■ Study text ■
────────────────────
Recently, Bitcoin has been showing a weaker trend, and market sentiment has been swinging accordingly, which also brings to mind a core view held by Ark Invest founder and CEO Cathie Wood: Bitcoin can outperform in a bull market and serve as a hedge in a bear market.
It sounds like “both offense and defense” is indeed like a fairy tale, but if you look at the longer term, you’ll find that Bitcoin has repeatedly demonstrated a different rhythm from traditional assets across several cycles: sometimes highly correlated, sometimes decoupled, sometimes like a risk asset, and sometimes like a new independent narrative. Ark Invest and Cathie Wood often cite a set of statistics: since 2020, the correlation (or beta) of Bitcoin with gold, bonds, and the S&P 500 has been approximately 0.14, 0.06, and 0.28 respectively, meaning it can provide non-correlated risk in a portfolio.
My view is simpler: Bitcoin is not what Ark calls “digital gold”; it is more like an equity asset — during periods of liquidity contraction and declining risk appetite, it often shows higher synchronization (high beta). So why has it historically often taken its own path? The answer may not lie in beta but in alpha: Bitcoin possesses unique commercialization pathways and network effects that other risk assets do not have — from institutional entry, custody and compliance infrastructure improvements, to on-chain financial and payment scenarios evolution, and the supply shock expectations driven by the halving mechanism every four years. These factors are closer to sources of exclusive incremental returns rather than linear exposure to a market factor in the traditional sense.
This leads to an often overlooked fact: whether alpha or beta, linear regression is fundamentally a tool in a mathematician’s toolbox — inherently intangible, not an objective law verifiable in the market. The same data, when selected over different intervals, frequencies (weekly/daily), or with different explanatory variables (S&P, NASDAQ, real interest rates, dollar index), can produce completely different beta values; even with the same data, different linear regression equations can be derived (see the diagram below). More importantly, low correlation does not automatically mean better. Investment products can also achieve low beta by significantly lagging the market, which is statistically valid but clearly not what investors want.
────────────────────
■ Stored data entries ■
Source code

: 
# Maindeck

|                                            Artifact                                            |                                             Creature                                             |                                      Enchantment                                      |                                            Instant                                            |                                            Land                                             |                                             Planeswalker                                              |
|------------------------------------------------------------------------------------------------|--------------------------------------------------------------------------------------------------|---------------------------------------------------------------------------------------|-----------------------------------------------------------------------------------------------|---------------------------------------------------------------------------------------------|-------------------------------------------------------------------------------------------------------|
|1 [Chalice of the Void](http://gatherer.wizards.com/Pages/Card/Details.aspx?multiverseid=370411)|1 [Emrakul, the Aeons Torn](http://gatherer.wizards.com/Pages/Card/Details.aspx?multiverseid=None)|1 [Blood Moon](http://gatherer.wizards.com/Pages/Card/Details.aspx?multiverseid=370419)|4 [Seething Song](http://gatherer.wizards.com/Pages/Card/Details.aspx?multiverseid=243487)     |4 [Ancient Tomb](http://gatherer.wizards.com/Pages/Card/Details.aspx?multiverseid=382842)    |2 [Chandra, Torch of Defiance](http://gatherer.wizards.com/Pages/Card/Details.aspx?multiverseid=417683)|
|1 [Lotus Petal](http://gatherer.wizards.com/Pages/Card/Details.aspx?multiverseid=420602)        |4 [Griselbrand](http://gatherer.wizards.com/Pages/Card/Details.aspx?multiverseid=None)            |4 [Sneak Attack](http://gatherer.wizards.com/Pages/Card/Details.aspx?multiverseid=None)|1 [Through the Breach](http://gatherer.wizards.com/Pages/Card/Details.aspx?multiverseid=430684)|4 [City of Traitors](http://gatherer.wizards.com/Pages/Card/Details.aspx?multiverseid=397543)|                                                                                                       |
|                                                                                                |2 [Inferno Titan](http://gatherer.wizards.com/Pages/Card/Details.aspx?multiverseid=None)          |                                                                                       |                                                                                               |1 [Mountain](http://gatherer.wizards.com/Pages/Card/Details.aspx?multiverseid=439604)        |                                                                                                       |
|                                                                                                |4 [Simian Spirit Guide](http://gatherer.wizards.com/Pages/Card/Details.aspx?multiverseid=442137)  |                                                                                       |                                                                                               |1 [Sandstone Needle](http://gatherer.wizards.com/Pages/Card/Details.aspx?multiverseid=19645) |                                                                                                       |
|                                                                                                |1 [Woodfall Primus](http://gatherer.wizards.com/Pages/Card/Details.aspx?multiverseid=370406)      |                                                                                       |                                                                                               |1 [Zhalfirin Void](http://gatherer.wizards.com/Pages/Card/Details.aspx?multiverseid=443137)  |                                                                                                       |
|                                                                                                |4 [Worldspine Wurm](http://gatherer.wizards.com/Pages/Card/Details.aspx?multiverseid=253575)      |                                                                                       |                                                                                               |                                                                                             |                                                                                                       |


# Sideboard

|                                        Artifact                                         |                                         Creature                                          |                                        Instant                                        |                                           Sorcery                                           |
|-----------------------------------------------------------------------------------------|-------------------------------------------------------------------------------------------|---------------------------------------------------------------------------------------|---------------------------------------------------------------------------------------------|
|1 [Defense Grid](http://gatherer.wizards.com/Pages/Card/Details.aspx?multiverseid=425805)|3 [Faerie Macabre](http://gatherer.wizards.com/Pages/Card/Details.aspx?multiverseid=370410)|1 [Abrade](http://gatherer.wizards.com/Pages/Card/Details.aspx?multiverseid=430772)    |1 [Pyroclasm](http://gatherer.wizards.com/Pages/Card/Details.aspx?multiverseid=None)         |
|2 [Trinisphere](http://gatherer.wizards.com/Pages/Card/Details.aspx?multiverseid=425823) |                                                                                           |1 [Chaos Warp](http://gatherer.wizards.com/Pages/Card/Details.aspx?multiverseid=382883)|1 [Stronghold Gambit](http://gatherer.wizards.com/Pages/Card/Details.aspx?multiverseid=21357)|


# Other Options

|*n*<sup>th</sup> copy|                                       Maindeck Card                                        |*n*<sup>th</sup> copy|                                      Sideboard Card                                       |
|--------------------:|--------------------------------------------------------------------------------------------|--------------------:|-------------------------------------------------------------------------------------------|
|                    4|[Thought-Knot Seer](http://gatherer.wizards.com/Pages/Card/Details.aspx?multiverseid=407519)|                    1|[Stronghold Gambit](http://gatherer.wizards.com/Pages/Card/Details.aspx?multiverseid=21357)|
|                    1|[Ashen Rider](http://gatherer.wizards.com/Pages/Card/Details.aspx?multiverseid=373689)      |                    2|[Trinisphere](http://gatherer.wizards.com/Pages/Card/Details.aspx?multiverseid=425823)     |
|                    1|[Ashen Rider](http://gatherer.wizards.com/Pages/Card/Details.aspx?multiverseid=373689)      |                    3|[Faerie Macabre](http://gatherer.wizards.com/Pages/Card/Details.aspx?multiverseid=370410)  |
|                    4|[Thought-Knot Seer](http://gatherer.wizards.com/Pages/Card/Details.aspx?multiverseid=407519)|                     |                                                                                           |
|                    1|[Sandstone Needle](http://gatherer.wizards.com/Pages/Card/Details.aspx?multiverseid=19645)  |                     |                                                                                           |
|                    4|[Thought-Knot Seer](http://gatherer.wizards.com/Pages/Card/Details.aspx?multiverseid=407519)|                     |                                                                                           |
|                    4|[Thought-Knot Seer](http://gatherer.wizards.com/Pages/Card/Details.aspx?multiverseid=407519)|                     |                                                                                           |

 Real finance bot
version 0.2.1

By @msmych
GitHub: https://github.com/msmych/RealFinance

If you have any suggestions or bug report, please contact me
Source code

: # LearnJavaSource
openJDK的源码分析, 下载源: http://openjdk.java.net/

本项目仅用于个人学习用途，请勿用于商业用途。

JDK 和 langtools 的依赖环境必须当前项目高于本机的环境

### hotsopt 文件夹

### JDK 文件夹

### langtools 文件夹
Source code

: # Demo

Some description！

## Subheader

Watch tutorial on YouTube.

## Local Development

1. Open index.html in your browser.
────────────────────
■ Request 1 ■
According to the Bitcoin text, what correlation with the S&P 500 since 2020 do Ark Invest and Cathie Wood cite for Bitcoin?
■ Request 2 ■
In the records, change "tutorial" to "walkthrough" and leave everything else unchanged. Start at the line that contains "### JDK 文件夹" and end after the last line of the records.

■ Task result 1 ■
Approximately 0.28.

■ Task result 2 ■
### JDK 文件夹

### langtools 文件夹
Source code

: # Demo

Some description！

## Subheader

Watch walkthrough on YouTube.

## Local Development

1. Open index.html in your browser.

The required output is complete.